Lo que llega ahora, tras los carnavales, es el entierro de la sardina. “La imagen que estamos dando fuera de España es nefasta”, o algo parecido parece haber dicho Rajoy en Londres tras las manifestaciones de este martes en Valencia y en Madrid. Hoy había escasa presencia policial en la primera de esas capitales. Ni tanto ni tan calvo. Lo que no puede tolerarse desde un punto de vista democrático es que el ministro del Interior defienda los “excesos” policiales de ayer. Por decirlo de una manera suave, los pirómanos los tenemos dentro del cuerpo de bomberos y eso es difícil de poder ser explicado a David Cameron. El Gobierno está pediendo los papeles a sólo dos meses de su llegada al poder y los más agoreros ya vaticinan que se aproxima una primavera de abrigo.
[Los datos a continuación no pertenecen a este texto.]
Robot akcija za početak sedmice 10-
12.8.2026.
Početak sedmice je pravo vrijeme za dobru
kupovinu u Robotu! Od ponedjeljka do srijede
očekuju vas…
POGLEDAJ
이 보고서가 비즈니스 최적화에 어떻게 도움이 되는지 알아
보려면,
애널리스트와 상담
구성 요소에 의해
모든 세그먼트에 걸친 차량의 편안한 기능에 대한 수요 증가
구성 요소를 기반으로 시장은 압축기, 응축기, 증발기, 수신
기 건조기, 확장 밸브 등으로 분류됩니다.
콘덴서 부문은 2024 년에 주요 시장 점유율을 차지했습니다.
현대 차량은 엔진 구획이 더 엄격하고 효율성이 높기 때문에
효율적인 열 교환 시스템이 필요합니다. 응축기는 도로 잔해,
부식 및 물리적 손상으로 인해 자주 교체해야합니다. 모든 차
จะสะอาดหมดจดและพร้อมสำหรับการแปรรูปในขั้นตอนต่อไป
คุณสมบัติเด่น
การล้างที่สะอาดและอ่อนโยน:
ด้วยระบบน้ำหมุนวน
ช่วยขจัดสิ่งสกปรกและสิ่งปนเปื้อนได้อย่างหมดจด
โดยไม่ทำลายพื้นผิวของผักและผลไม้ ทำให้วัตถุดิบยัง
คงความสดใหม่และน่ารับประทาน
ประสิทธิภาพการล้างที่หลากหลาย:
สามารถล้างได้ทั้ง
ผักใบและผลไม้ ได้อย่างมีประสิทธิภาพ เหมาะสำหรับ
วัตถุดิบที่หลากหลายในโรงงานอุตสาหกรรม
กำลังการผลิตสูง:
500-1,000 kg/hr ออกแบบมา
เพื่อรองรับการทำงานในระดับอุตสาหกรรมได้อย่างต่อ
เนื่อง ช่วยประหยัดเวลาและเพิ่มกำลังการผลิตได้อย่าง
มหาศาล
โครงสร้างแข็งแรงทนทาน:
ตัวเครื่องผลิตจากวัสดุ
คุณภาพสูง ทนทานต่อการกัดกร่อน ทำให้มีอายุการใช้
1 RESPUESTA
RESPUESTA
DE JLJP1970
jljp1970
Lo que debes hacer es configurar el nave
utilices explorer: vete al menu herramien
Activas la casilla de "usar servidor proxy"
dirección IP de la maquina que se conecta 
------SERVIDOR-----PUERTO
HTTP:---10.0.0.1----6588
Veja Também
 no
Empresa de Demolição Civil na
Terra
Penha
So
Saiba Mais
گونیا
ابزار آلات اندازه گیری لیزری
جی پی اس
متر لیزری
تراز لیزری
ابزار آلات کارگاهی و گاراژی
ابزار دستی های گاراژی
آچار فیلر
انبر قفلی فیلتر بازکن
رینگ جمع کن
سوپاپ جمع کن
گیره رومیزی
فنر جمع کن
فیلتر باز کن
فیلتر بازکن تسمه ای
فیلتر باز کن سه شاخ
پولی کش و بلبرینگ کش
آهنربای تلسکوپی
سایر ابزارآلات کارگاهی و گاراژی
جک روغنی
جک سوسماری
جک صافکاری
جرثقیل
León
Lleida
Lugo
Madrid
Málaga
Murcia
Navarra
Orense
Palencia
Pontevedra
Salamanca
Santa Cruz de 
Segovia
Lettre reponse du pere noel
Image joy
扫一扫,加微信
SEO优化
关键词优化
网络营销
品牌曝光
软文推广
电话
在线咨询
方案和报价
Mientras el sindicato mayoritario de policía habla de “cobardía política y personal del ministro”, el ciudadano de a pie, que no dispone de otras armas que la fuerza de la razón, observa atónito lo que cuenta la prensa internacional. Dice el ministro Fernández, punto y coma, que “errar es de humanos”. Sí, cierto. Pero mantenerse en el error, a sabiendas de que lo hecho está mal, es de insensatos. Sabemos que la Policía actual es la misma que existía hace cuatro meses, pero los que han cambiado en España son los mandos de las Fuerzas y Cuerpos de Seguridad del Estado, responsables en la parte que les toca de esos desafueros. Quienes piensen, como se afirmaba ayer noche en la cadena de Julio Ariza, que lo que sucede aquí y ahora son políticas de estrategia de partidos de izquierda y de sindicatos, son, posiblemente, los mismos que atacan al exjuez Garzón con un enfermizo encarnizamiento, los mismos que no desean que se desentierren los cadáveres franquistas de las cunetas de las carreteras y, cómo no, los mismos que colocan palos dialécticos en la marrana de la noria de las más altas Instituciones del Estado, diciendo pero sin decir, dejando entrever entre cortinas, tirando la piedra y escondiendo la mano, esclareciendo quiénes son “hombres de bien”, etcétera. No acabamos de enterrar de una vez la sardina de las dos Españas en el más recóndito espacio de Cualgamuros. Ya lo dijo De Gaulle: “las guerras civiles no se acaban nunca”.